Also, what this adds is mostly overhead at the wrong level of abstraction, not visibility.
> Important note for Claude Code users: Claude Code already handles prompt caching automatically for its own API calls — system prompts, tool definitions, and conversation history are cached out of the box.
Source: their GitHub
From the FAQ:
You're right, and it's a fair question. Claude Code does handle prompt caching automatically for its own API calls — system prompts, tool definitions, and conversation history are cached out of the box. You don't need this plugin for that.
This plugin is for a different layer: when you build your own apps or agents with the Anthropic SDK. Raw SDK calls don't get automatic caching unless you place cache_control breakpoints yourself. This plugin does that automatically, plus gives you visibility into what's being cached, hit rates, and real savings — which Claude Code doesn't expose.
> Claude Code already handles prompt caching automatically for its own API calls
Claude Code is an app. The API layer is different.
When did people start thinking that the Claude Code app and the API are the same thing?
Are these just all confused vibe coders?
The first thing on the page is "Automatic prompt caching for Claude Code."
Why should one expect this to actually be "Automatic prompt caching for new apps you develop with Claude Code"?
It appears to be hard to explain what this plugin does, and the authors did a terrible job; they did not even try.

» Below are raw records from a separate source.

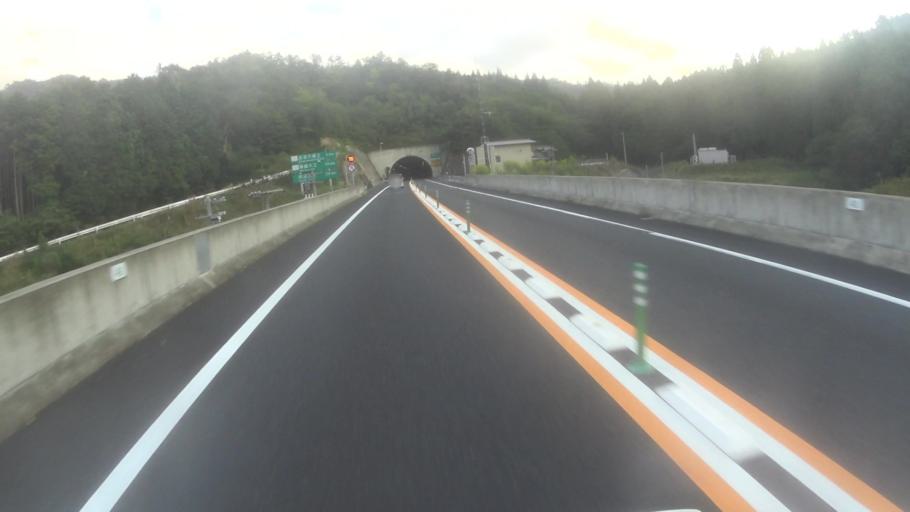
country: JP
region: Kyoto
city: Miyazu
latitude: 35.5425
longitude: 135.1556
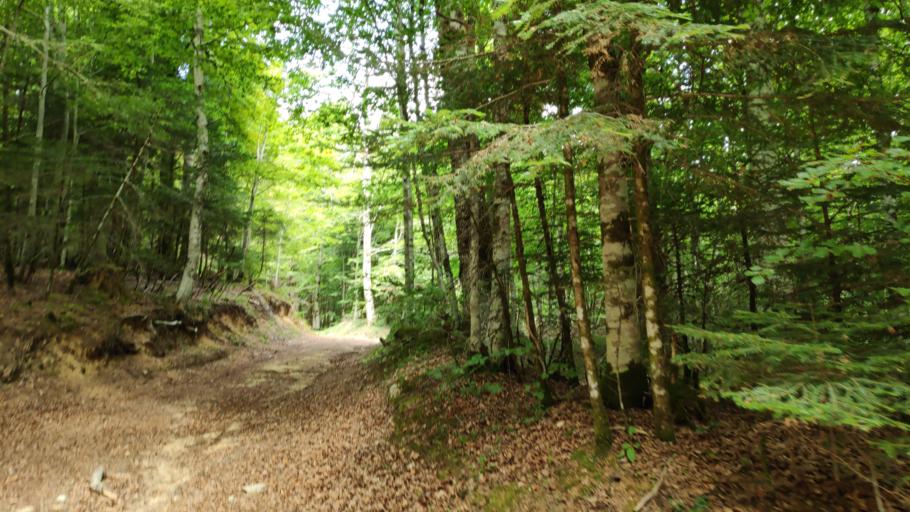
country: IT
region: Calabria
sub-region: Provincia di Vibo-Valentia
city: Mongiana
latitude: 38.5307
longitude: 16.3487
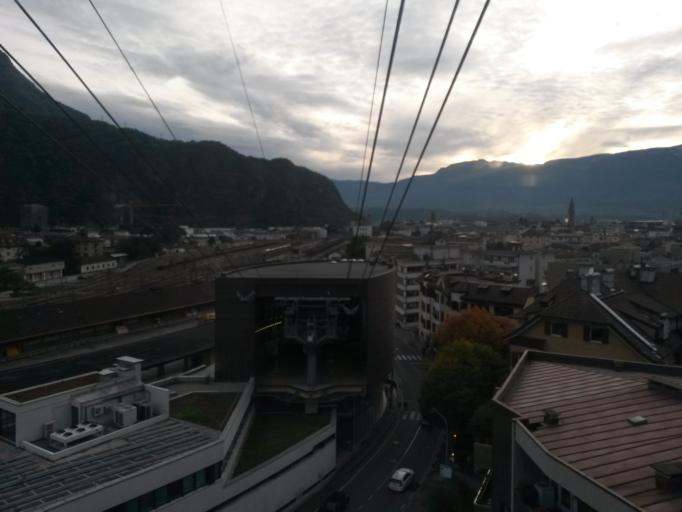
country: IT
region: Trentino-Alto Adige
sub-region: Bolzano
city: Bolzano
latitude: 46.5004
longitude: 11.3648
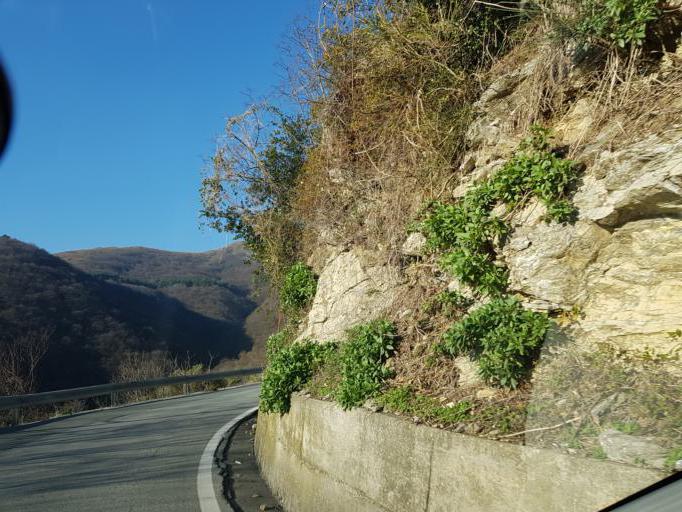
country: IT
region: Liguria
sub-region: Provincia di Genova
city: Piccarello
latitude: 44.4581
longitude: 8.9541
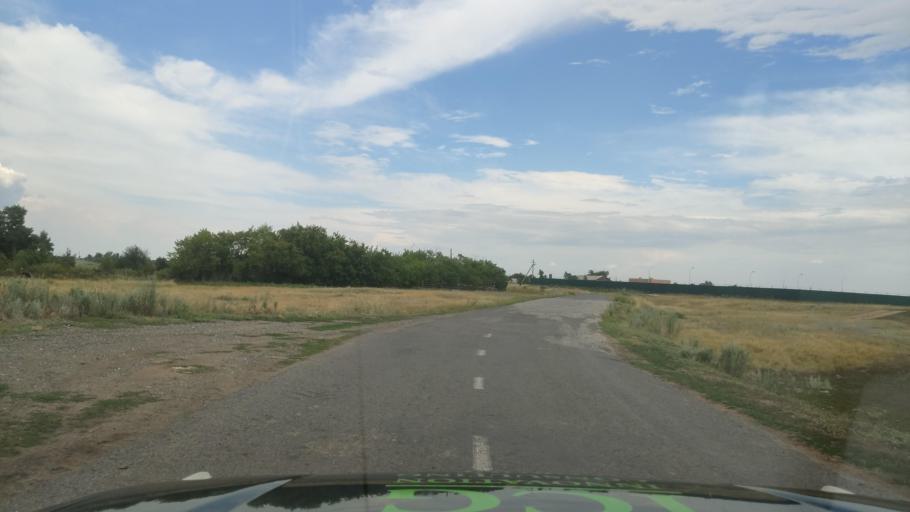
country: KZ
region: Pavlodar
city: Pavlodar
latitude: 52.6612
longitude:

Also the anthropic API did already introduce prompt-caching https://platform.claude.com/docs/en/build-with-claude/prompt...
What is new here?
As a matter of fact, i think this is not a problem at all as Anthropic makes it extremely easy to cache stuff; you just set your preferred cache level on the last message, and Anthropic will automatically cache it under the hood. Every distinct message is another “cache” point, eg they first compute the hash of all messages, if not found, compute the hash of all messages - 1, etc.
It’s really a non problem.
I am so confused why you chose an MCP server to solve this, wouldn’t a regular API at least have some merit in how it could be used (in that it doesnt require an LLM to invoke it) ?
> "Hasn't Anthropic's new auto-caching feature solved this?"
> Largely, yes — Anthropic's automatic caching (passing "cache_control": {"type": "ephemeral"} at the top level) handles breakpoint placement automatically now. This plugin predates that feature and originally filled that gap.